### Tarefas:
1. Copie do trecho sobre poder e redes tudo de "poder nasce de" até "reação à distribuição.", trocando "caminhos" por "trajetos".
2. No trecho sobre poder e redes, o poder é apresentado como medida direta de quê?
3. Prossiga o trecho sobre poder e redes a partir da última frase apresentada.

### Trecho fornecido:
O poder (como poder de mandar alguém fazer alguma coisa contra sua

vontade, como, ao fim e ao cabo, se manifesta qualquer poder) é uma

medida de não-rede (em termos de rede distribuída); quer dizer, é uma

medida direta do grau de centralização (ou uma medida inversa do grau de

distribuição) de uma rede. Ele ocorre (ou sobrevém) não quando os nodos

se aglomeram em função da sua interação e sim, ao contrário, quando

impedimos que tal aglomeramento se dê livremente (em virtude da

dinâmica da interação), mas colocamos obstáculos, construímos cancelas

ou selecionamos caminhos por onde ela (a interação) deve passar: sejam

muros, cercas, paredes, escadas, portas e fechaduras, ou firewalls. Todo

poder nasce de um impedimento imposto à livre fluição. Todo poder é uma

introdução artificial (uma fabricação) de escassez de caminhos. Todo poder

é uma tentativa de evitar a abundância de caminhos. Todo poder –

necessariamente hierárquico – é uma reação à distribuição.

(Entradas de dados salvos)
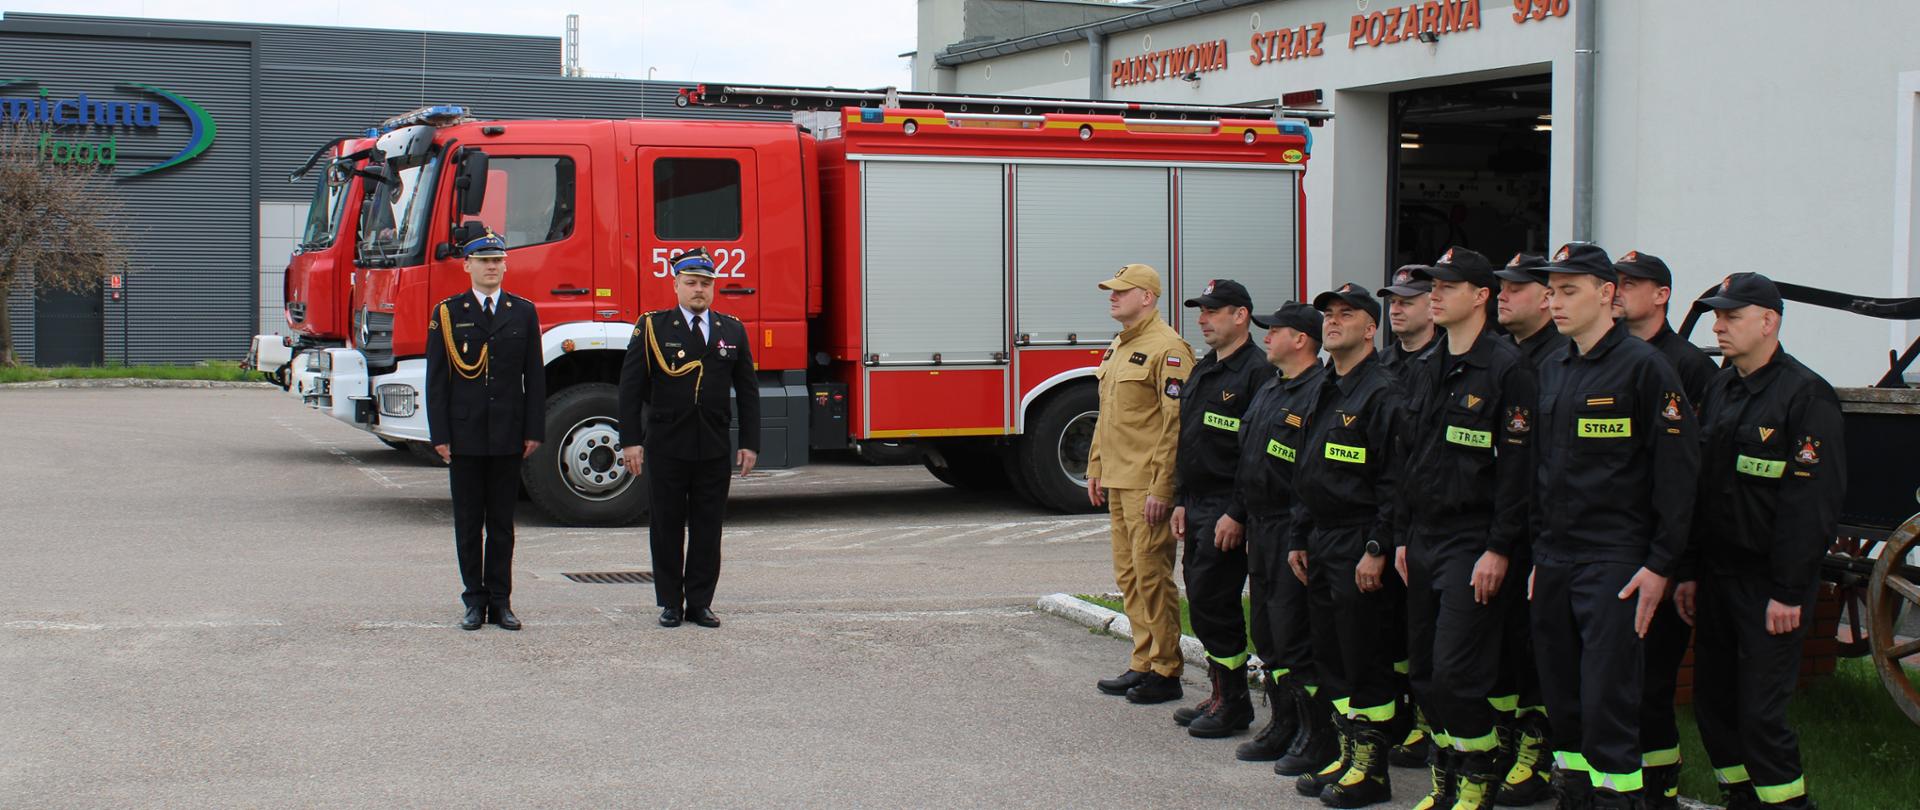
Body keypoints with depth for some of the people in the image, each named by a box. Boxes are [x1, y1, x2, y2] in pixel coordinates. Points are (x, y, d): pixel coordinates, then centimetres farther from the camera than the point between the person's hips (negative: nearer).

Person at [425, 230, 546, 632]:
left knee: (502, 523, 6)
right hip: (464, 436, -1)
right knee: (468, 523, 5)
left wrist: (534, 431, 0)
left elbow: (535, 376, 6)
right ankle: (475, 601, 12)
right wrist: (440, 435, -5)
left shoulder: (524, 312, 6)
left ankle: (501, 601, 12)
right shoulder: (447, 313, 3)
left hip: (508, 437, 1)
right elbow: (437, 379, 1)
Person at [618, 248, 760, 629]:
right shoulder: (652, 327, 1)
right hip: (665, 447, -2)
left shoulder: (733, 331, 9)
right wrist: (630, 441, -8)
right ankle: (670, 602, 13)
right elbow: (630, 388, -1)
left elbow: (747, 392, 10)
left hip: (714, 448, 2)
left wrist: (749, 443, 4)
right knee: (667, 526, 5)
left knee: (708, 527, 5)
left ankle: (700, 602, 13)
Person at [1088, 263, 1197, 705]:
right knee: (1128, 575, 13)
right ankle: (1143, 664, 21)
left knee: (1152, 575, -5)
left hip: (1148, 485, -10)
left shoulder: (1167, 348, -13)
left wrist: (1161, 488, -22)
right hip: (1118, 482, 10)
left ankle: (1165, 673, 3)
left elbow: (1175, 424, -18)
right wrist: (1096, 469, 19)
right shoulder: (1118, 348, 17)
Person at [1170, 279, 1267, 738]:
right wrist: (1181, 501, 15)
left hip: (1226, 510, -9)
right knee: (1201, 601, 11)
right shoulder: (1201, 373, 16)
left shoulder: (1256, 373, -14)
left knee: (1214, 602, -7)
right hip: (1197, 507, 9)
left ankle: (1233, 705, 2)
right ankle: (1220, 696, 20)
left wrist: (1237, 515, -21)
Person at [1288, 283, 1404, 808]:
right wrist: (1299, 539, 17)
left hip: (1359, 545, -9)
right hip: (1321, 543, 9)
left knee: (1367, 661, -3)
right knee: (1331, 658, 12)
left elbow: (1394, 481, -17)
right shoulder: (1324, 393, 16)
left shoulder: (1382, 393, -11)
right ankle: (1348, 755, 21)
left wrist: (1377, 549, -20)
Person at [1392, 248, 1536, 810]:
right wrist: (1403, 537, 14)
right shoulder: (1421, 374, 13)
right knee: (1424, 672, 9)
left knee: (1457, 673, -9)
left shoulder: (1507, 368, -10)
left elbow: (1519, 466, -14)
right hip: (1423, 540, 7)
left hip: (1474, 544, -7)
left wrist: (1499, 549, -17)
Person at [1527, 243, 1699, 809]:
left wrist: (1660, 565, -13)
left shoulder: (1644, 367, -8)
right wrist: (1541, 555, 17)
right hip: (1554, 563, 7)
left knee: (1608, 704, -7)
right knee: (1562, 699, 11)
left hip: (1615, 565, -7)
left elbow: (1678, 471, -11)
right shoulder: (1552, 371, 14)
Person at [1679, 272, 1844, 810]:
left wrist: (1789, 592, -18)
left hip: (1769, 583, -7)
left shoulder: (1806, 395, -11)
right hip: (1717, 574, 7)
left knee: (1760, 715, -7)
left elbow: (1814, 501, -16)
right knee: (1713, 705, 9)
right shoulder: (1719, 389, 13)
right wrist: (1690, 572, 10)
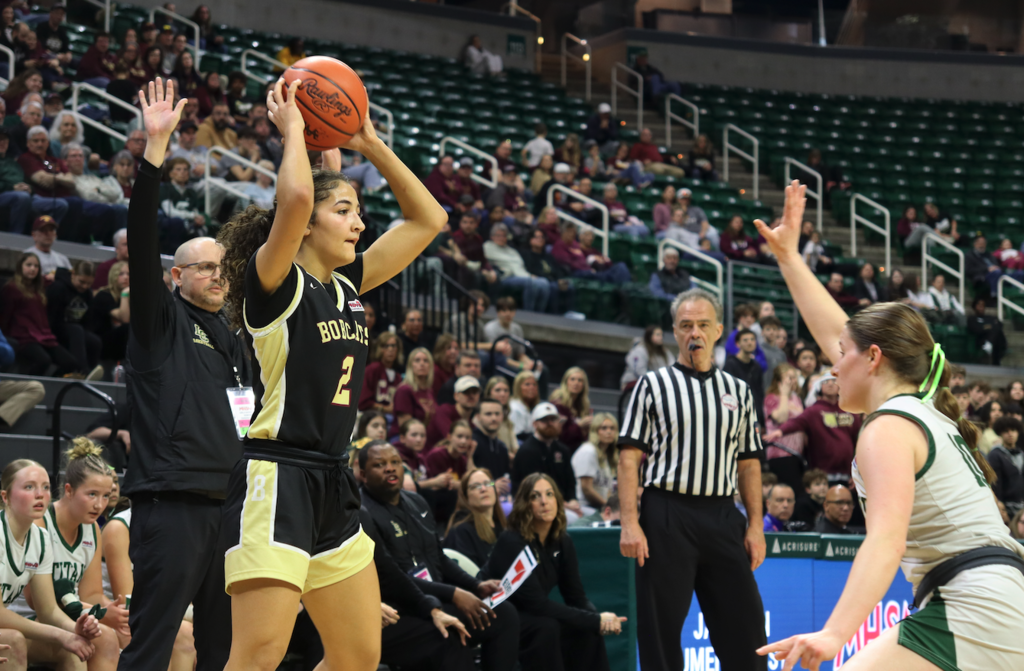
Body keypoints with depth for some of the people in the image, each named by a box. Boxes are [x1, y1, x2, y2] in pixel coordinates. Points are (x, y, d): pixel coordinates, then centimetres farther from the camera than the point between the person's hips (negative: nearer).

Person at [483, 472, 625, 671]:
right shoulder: (511, 541, -23)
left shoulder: (562, 542, -1)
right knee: (545, 627, -32)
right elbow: (535, 602, -28)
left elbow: (576, 596, 1)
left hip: (529, 617, 7)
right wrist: (595, 621, -27)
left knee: (587, 629, -12)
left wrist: (600, 619, -23)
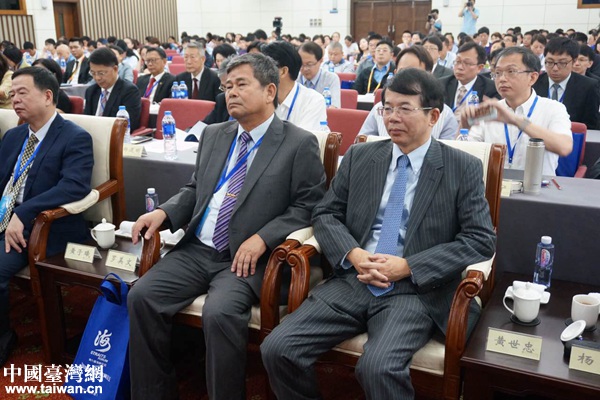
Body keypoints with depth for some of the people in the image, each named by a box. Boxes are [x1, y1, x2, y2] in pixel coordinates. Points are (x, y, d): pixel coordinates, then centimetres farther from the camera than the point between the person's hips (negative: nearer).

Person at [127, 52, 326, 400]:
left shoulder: (300, 144, -5)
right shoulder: (213, 135, 14)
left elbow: (308, 207, -8)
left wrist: (262, 238, -19)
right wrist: (164, 213, 0)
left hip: (247, 257, -6)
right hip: (196, 249, 6)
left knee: (219, 313, -30)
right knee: (141, 296, -11)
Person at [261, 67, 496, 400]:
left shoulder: (464, 169, 2)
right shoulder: (358, 157, 12)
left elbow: (480, 239, -3)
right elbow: (325, 214, 12)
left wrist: (407, 266, -13)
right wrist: (353, 254, -9)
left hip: (416, 288, -3)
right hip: (353, 279, 4)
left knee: (378, 367, -31)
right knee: (277, 348, -15)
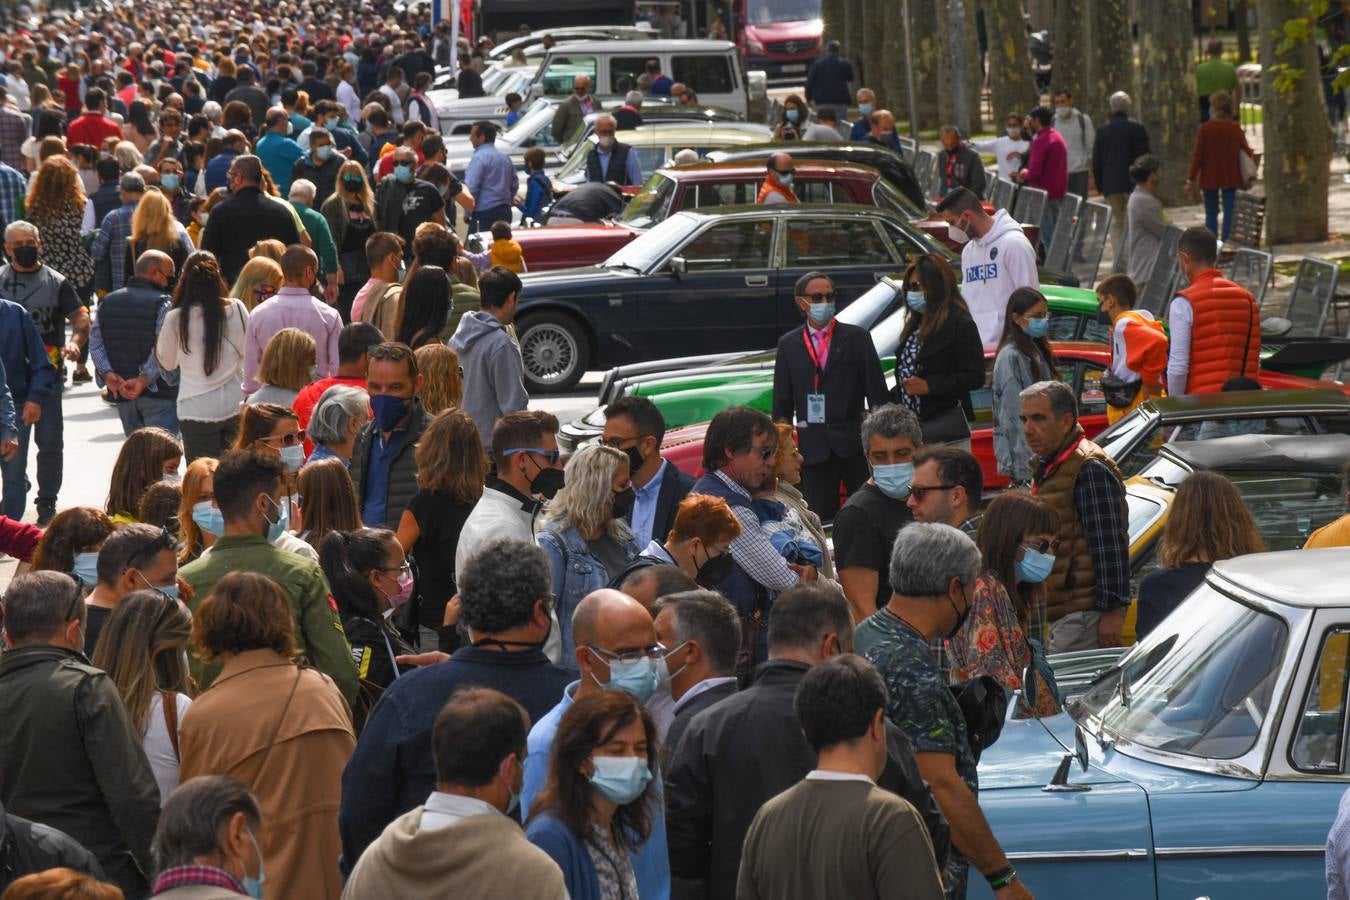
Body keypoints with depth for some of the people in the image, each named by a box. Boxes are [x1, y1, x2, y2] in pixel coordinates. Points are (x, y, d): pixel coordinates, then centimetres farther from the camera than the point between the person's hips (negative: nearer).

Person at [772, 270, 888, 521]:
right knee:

### Respostas:
1.
poder nasce de um impedimento imposto à livre fluição. Todo poder é uma

introdução artificial (uma fabricação) de escassez de trajetos. Todo poder

é uma tentativa de evitar a abundância de trajetos. Todo poder –

necessariamente hierárquico – é uma reação à distribuição.

2. Do grau de centralização de uma rede.

3.
A tendência nas redes sociais mais distribuídas do que centralizadas é que

os clusters não fiquem isolados, mas interligados, interagindo entre si.

Simplesmente porque eles acabarão, mais cedo ou mais tarde, fazendo isso

– desde que não se o impeça. Fundamentalmente, porque eles podem fazer

isso!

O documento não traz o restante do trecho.